Shortly after his death, Lahr’s son John Lahr wrote the biography Notes on a Cowardly Lion, about his father, which was both a fascinating book for people interested in vaudeville and burlesque and theater life in the early 20th Century, but also traced how Lahr’s origins in comedy were not foreign to Beckett and that Lahr understood the play on multiple levels, even if he couldn’t talk about it the way that others could. It’s an unflinching look at how his father could be, his brilliance and his flaws, and displayed the kind of nuance and thoughtfulness that John Lahr has approached writing about the theater and about people his entire career. But he makes his father known to us. Those who only know him as the lion who says “Heavens to Murgatroyd!” but shows how much more there was to that performance and to that life. The highs and lows of it all, the struggle, and how those decades of struggle defined him. There’s a lot of stories of Hollywood and the theater which are fun and fascinating to read about it, but ultimately it is the story of a son trying to understand and appreciate his father.

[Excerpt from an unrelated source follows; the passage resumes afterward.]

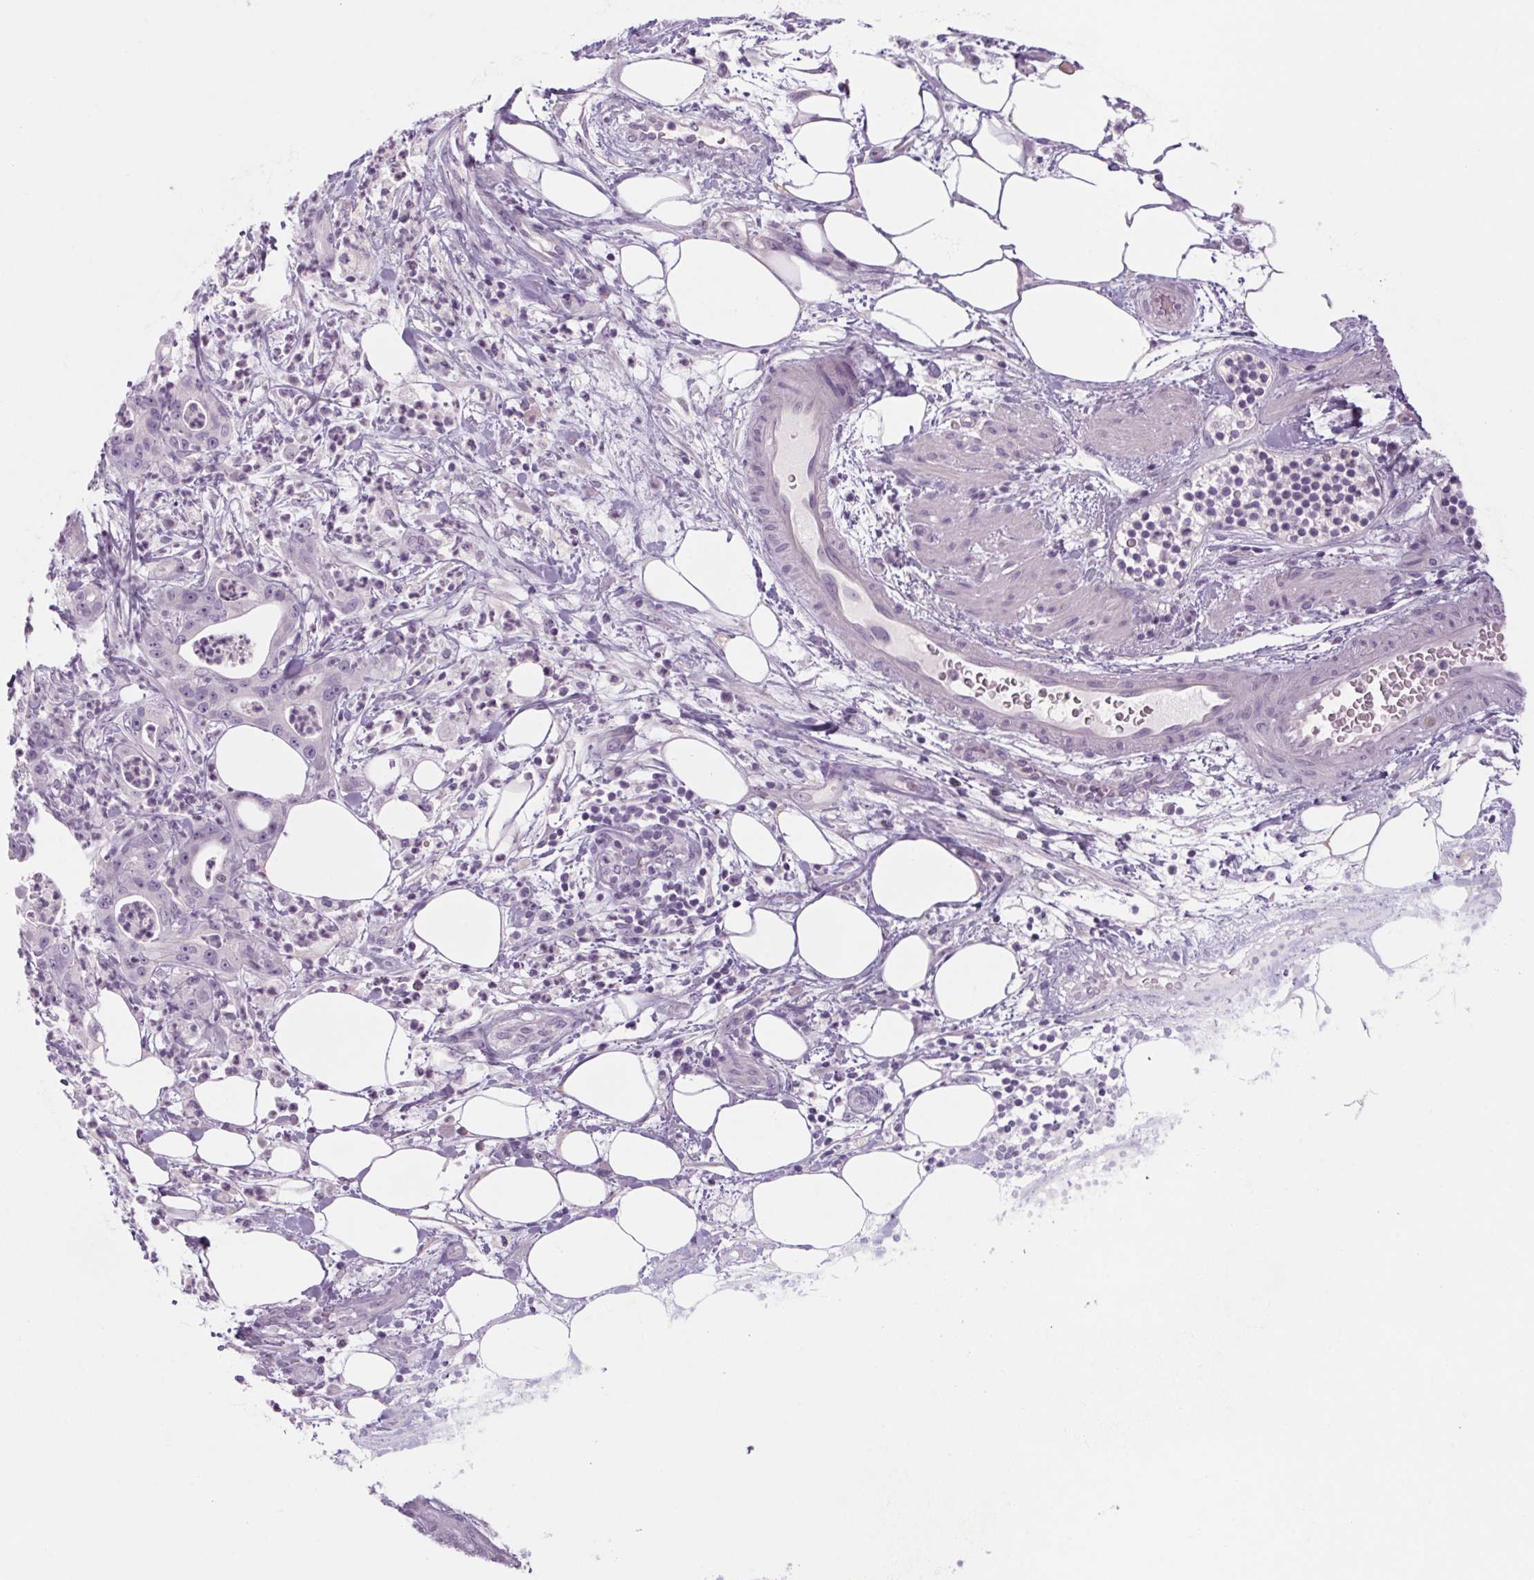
{"staining": {"intensity": "negative", "quantity": "none", "location": "none"}, "tissue": "pancreatic cancer", "cell_type": "Tumor cells", "image_type": "cancer", "snomed": [{"axis": "morphology", "description": "Adenocarcinoma, NOS"}, {"axis": "topography", "description": "Pancreas"}], "caption": "DAB (3,3'-diaminobenzidine) immunohistochemical staining of human adenocarcinoma (pancreatic) exhibits no significant staining in tumor cells.", "gene": "RPTN", "patient": {"sex": "male", "age": 71}}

Happy Birthday, Alfred Hitchcock

August 13, 1899 is the birthday of the late Alfred Hitchcock. In his lifetime, he was one of the most popular filmmakers in the world, and one of the most recognizable, but since his death in 1980, his stature has grown, and is widely regarded as one of the greatest filmmakers of all time.

He was known as “the master of suspense” for the many thrillers he made, but like many writers who specialize in a genre, that meant that his technical skill as a director and storyteller often went unnoticed by many. One of those who didn’t was filmmaker Francois Truffaut who spent more than 50 hours interviewing Hitchcock, producing the great 1967 book Hitchock/Truffaut, which is considered an essential book for filmmakers, scholars and storytellers.

The 39 Steps, The Lady Vanishes, Rebecca, Foreign Correspondent, Suspicion, Spellbound, Notorious, Strangers on a Train, Rear Window, To Catch a Thief, Vertigo, North by Northwest, Psycho, The Birds and so many more aren’t simply thrillers, aren’t simply entertainment, they’re great films. Rear Window holds up as brilliant. Filmmakers have been trying to make something like To Catch a Thief ever since it came out because it’s light and entertaining and fun and suspenseful featuring beautiful actors in a beautiful setting - only to find that it’s much harder than it looks. Psycho and The Birds freak people out to this day.

And Vertigo is simply one of the greatest movies ever made. I saw it for the first time when it was rereleased and restored in the late 1990s and it was as strange and intense as I imagine it must have been to viewers in 1958. And remains strange and dazzling and unsettling and moving for all the same reasons today.

Happy Birthday, Edith Hamilton

August 12, 1867 is the birthday of Edith Hamilton. Today she is known and beloved for her books The Greek Way and Mythology. One of the great classicists of her generation for the generations who grew up after World War II, she spent much of her life as a teacher and headmistress at the Bryn Mawr School, an all girls prep school in Baltimore. She began writing after she retired, and her first book The Greek Way, was published when she was in her sixties. Mythiology was the book that kids my age who loved the myths were given after we graduated from the D’Aulaires beautiful illustrated texts. I liked Mythology well enough, but when I was a little older and read The Greek Way, it was one of the books that helped me to understand and appreciate Greek literature and culture. She never claimed to be a scholar, but for generations since, she has been one of the voices and minds who opened our eyes to the classics and the Mediterranean world.